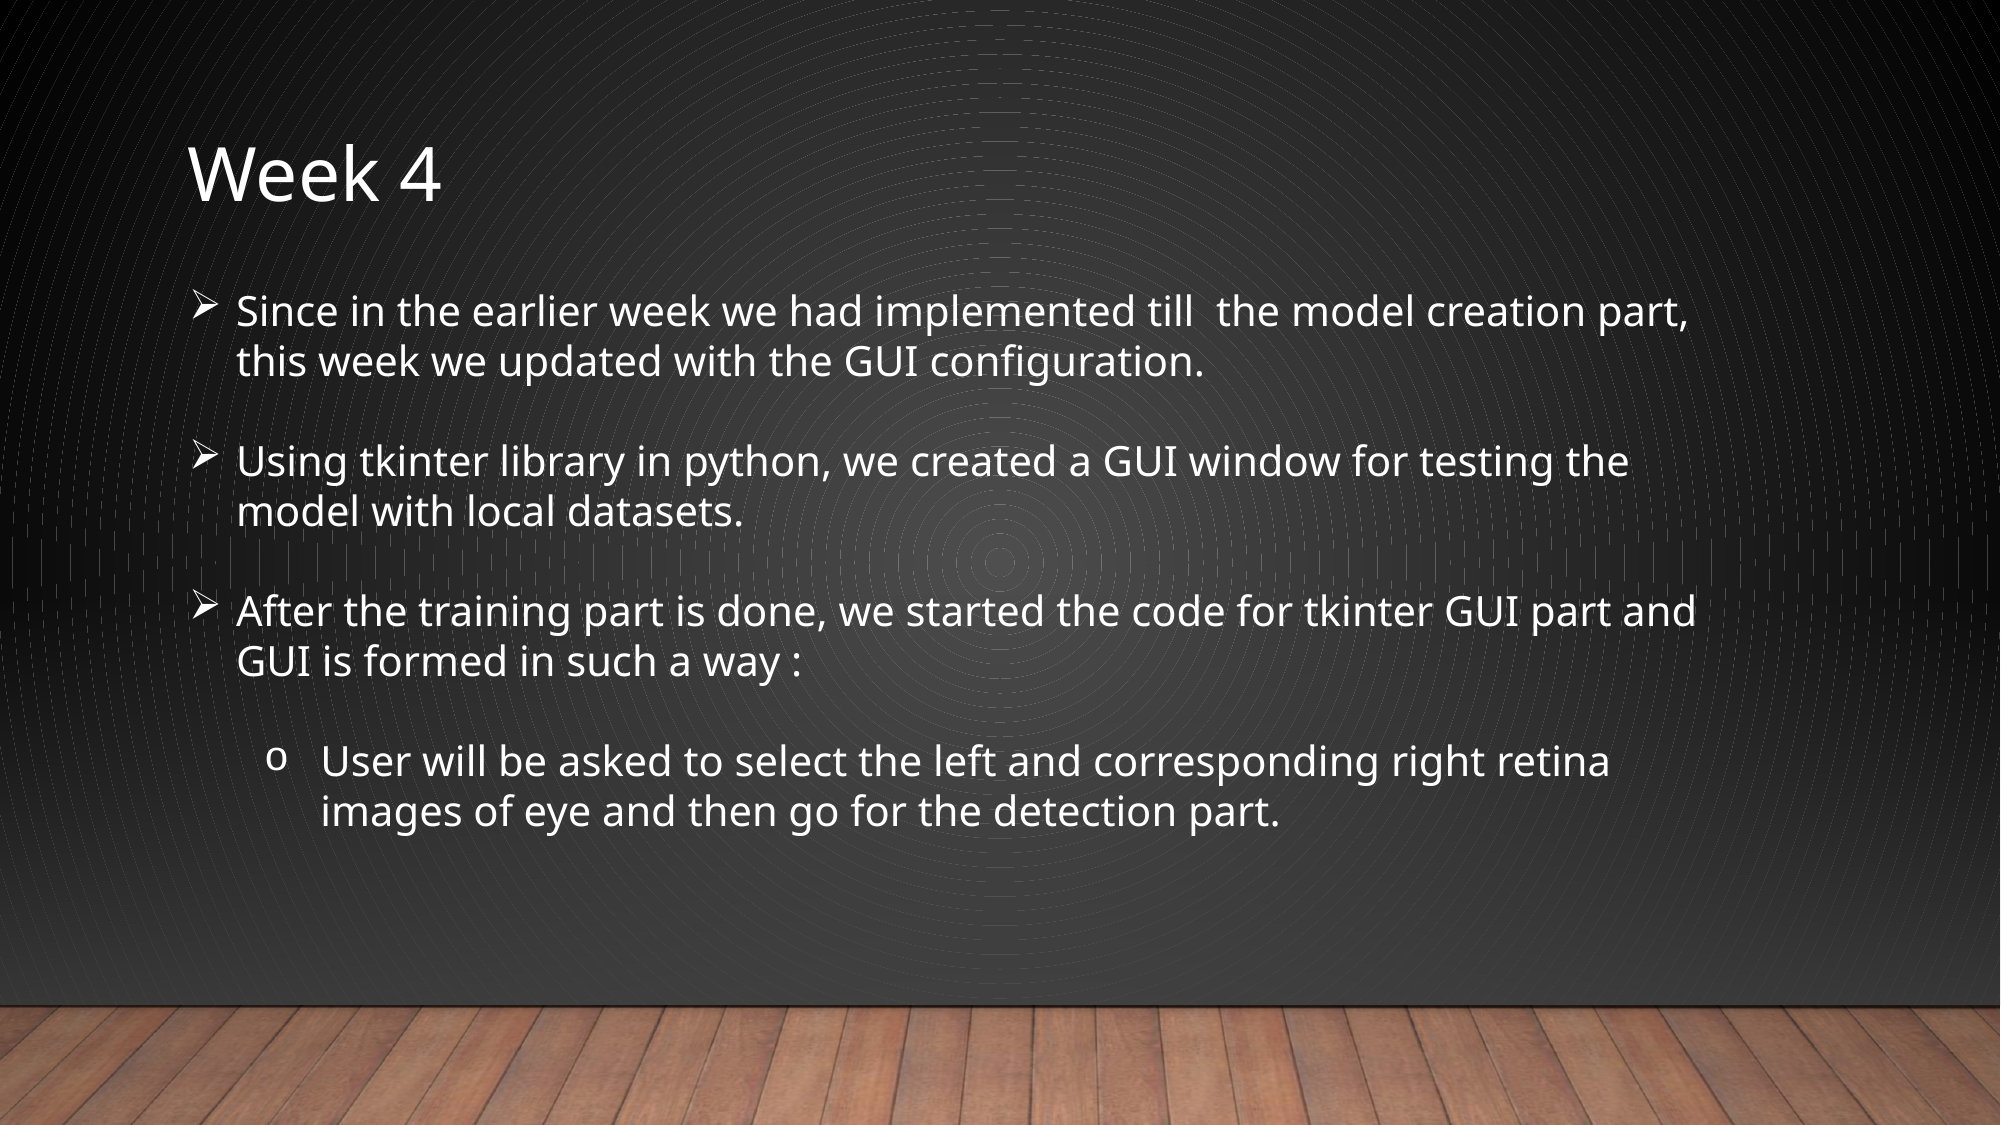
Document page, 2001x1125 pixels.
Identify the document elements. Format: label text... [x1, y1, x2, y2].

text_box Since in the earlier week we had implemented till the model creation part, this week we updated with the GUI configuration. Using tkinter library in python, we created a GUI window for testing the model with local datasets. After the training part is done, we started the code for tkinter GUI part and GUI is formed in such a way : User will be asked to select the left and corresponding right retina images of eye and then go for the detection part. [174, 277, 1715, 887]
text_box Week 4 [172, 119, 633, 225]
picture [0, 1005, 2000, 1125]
::::::::::
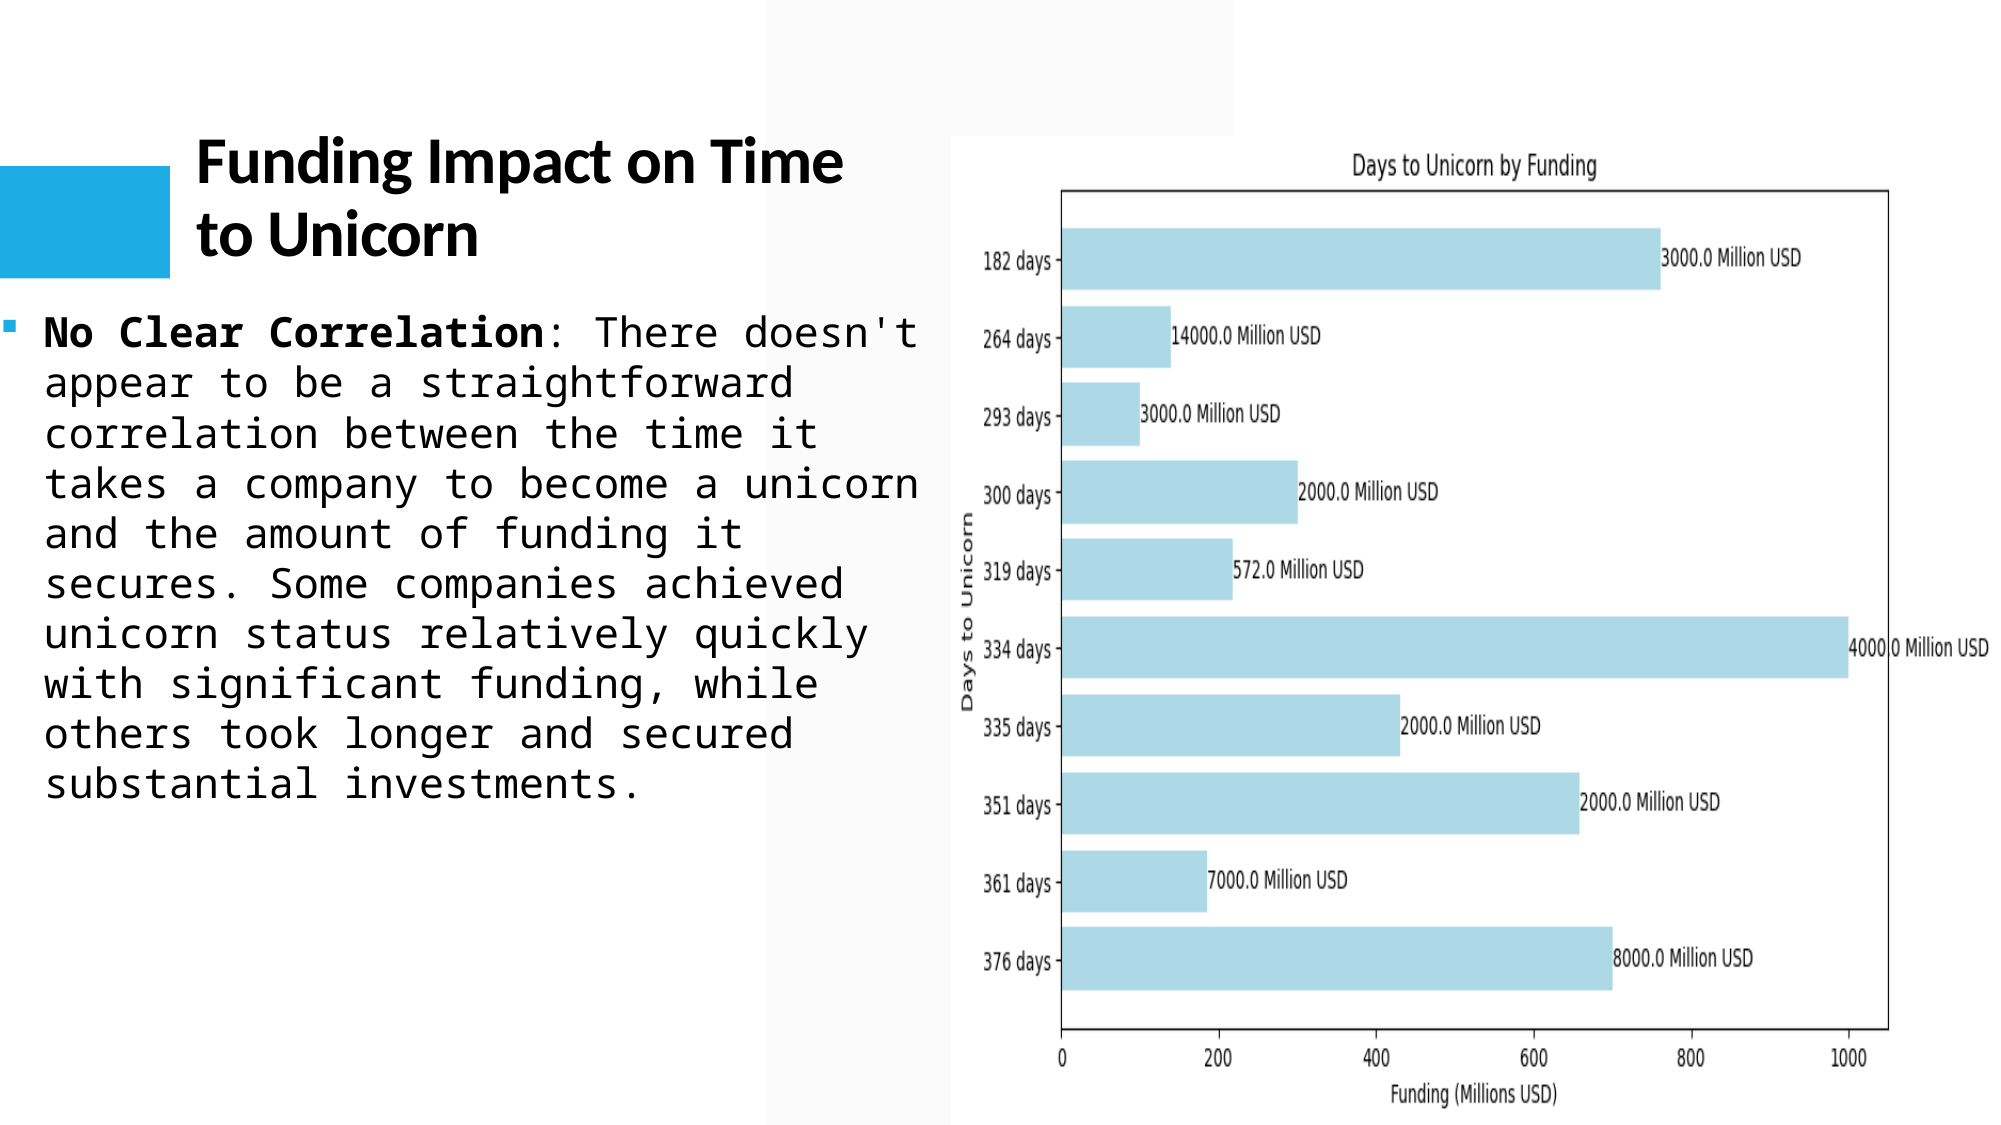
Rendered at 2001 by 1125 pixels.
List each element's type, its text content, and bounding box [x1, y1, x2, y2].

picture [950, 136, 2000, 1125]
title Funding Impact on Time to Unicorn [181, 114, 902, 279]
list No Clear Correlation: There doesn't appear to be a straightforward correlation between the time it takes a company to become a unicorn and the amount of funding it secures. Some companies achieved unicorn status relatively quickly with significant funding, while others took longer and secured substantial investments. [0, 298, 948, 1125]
::::::::::
__What this task involves__.
From the data above, copy every line where "pixels" appears.

__Solution for this exercise__.
Document page, 2001x1125 pixels.
Rendered at 2001 by 1125 pixels.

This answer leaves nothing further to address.